🤖 AI Summary
This work quantifies the convergence of the output distribution of shallow neural networks under gradient descent training to its corresponding Gaussian process (GP) in the infinite-width limit. Specifically, it establishes, for the first time, an explicit upper bound on the quadratic Wasserstein distance between the network’s output distribution and the GP at any training time $t geq 0$, revealing a polynomial decay rate of $O(m^{-1/2} + d^{1/2}m^{-1/2})$ in network width $m$ and input dimension $d$. Methodologically, the analysis integrates gradient descent dynamics, probability metric theory, and asymptotic expansions in the infinite-width regime—overcoming prior limitations that restricted analysis to initialization or equilibrium.

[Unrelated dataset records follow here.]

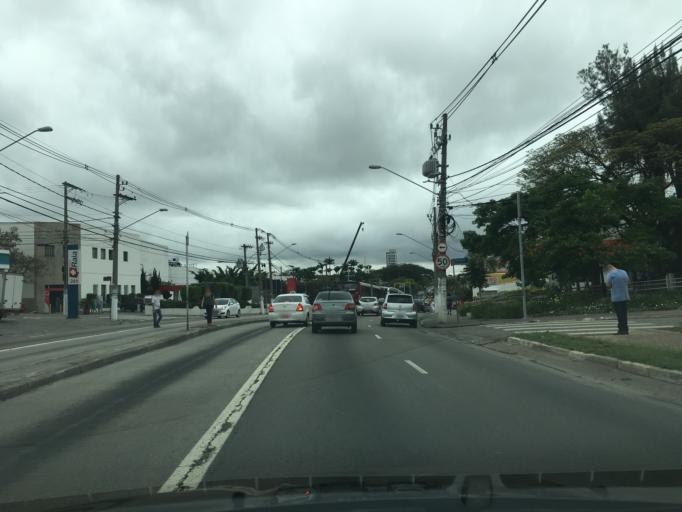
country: BR
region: Sao Paulo
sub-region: Taboao Da Serra
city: Taboao da Serra
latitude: -23.5874
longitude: -46.7262
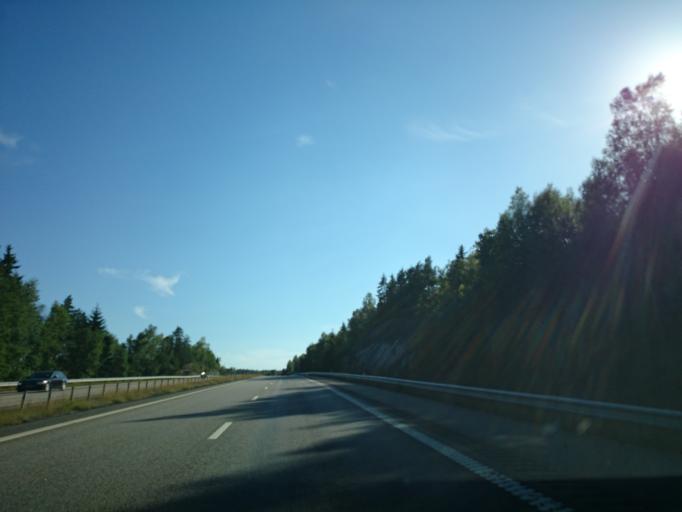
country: SE
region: Soedermanland
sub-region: Gnesta Kommun
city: Gnesta
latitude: 58.8620
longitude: 17.2176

The result provides a precise finite-width error characterization, substantially strengthening the theoretical foundation of neural–Gaussian process equivalence within the neural tangent kernel (NTK) framework.
📝 Abstract
In this paper, we study the quantitative convergence of shallow neural networks trained via gradient descent to their associated Gaussian processes in the infinite-width limit.
While previous work has established qualitative convergence under broad settings, precise, finite-width estimates remain limited, particularly during training.
We provide explicit upper bounds on the quadratic Wasserstein distance between the network output and its Gaussian approximation at any training time $t ge 0$, demonstrating polynomial decay with network width.
Our results quantify how architectural parameters, such as width and input dimension, influence convergence, and how training dynamics affect the approximation error.